The Scalar Kalman Filter demo in this block runs the canonical 1D Kalman filter on a moving-train scenario: noisy position measurements every 10 s, constant-velocity propagation between measurements, deliberately bad initial estimate so you can watch the filter find truth. A live track view at the top animates the train, the estimate, and the current ±95% covariance bar; three time-series panels (position, error, Kalman gain) show the full history with a synchronized “now” cursor.

Sliders let you change the measurement noise, the process noise, the update interval, and the initial conditions while the animation runs, so you can see directly:

  • the gain converging to a steady-state value as the filter learns how much to trust each new measurement;

  • the bounds widening between updates and snapping tighter at each update, the visible signature of \(P^- = P^+ + Q\,\Delta t\) alternating with \(P^+ = (1-K)P^-\);

  • the structural bias that appears when the model velocity differs from truth — a tight confidence interval does not protect you from a wrong model.
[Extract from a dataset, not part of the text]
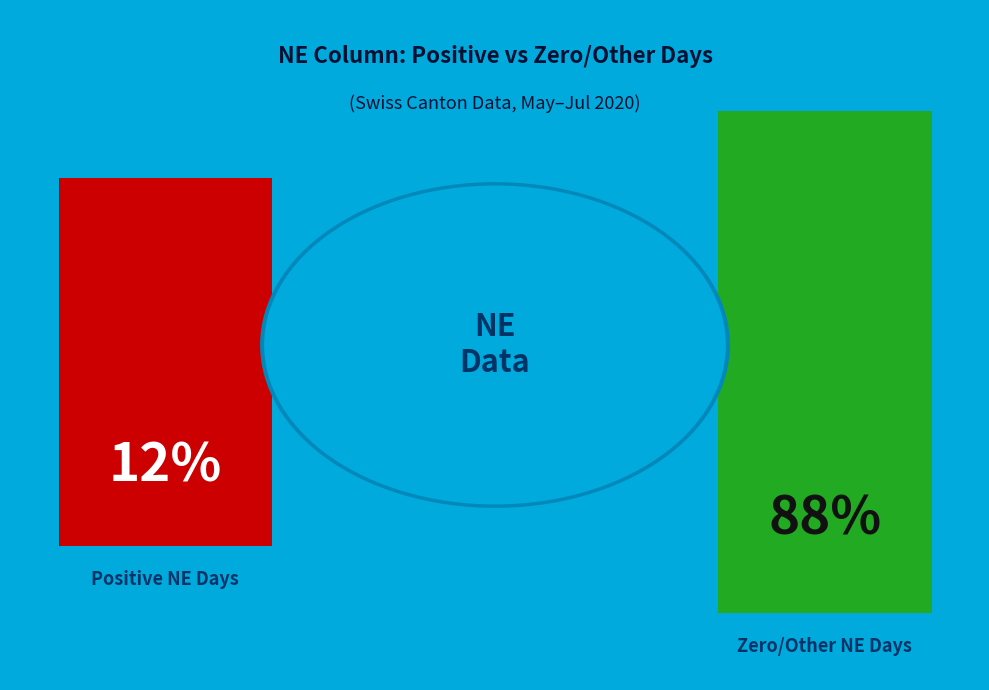

Is 2020-06-30 the majority of the pie?

No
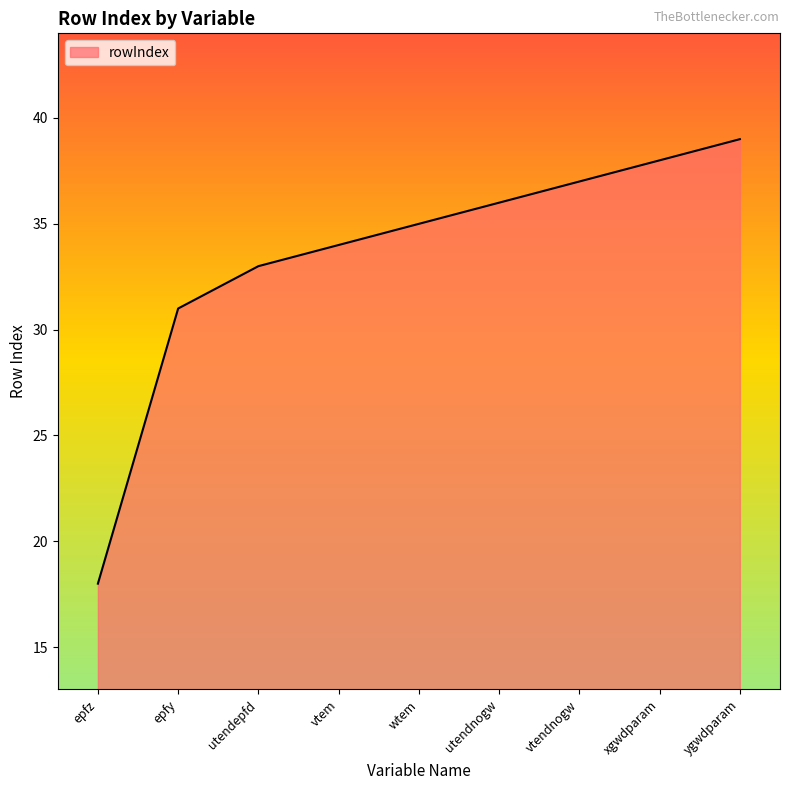

At which label is the value closest to 28?

epfy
A MATLAB implementation is also included at code/KalmanFilterScalar.m.

Wrap-Up#

The Kalman filter is recursive optimal fusion. It carries a state and a covariance, propagates them forward via a motion model that grows uncertainty by \(Q\), and fuses each new measurement with a gain that is just the inverse-variance weight from Block 3. Innovation is the new information; the gain is how much you trust it; the posterior covariance is always smaller than the prior. That five-equation cycle is the foundation of every navigation filter you will build in the rest of the course.

The next block extends to vector states: position, velocity, attitude, with cross-covariance terms that propagate information between channels even when only one channel is being measured.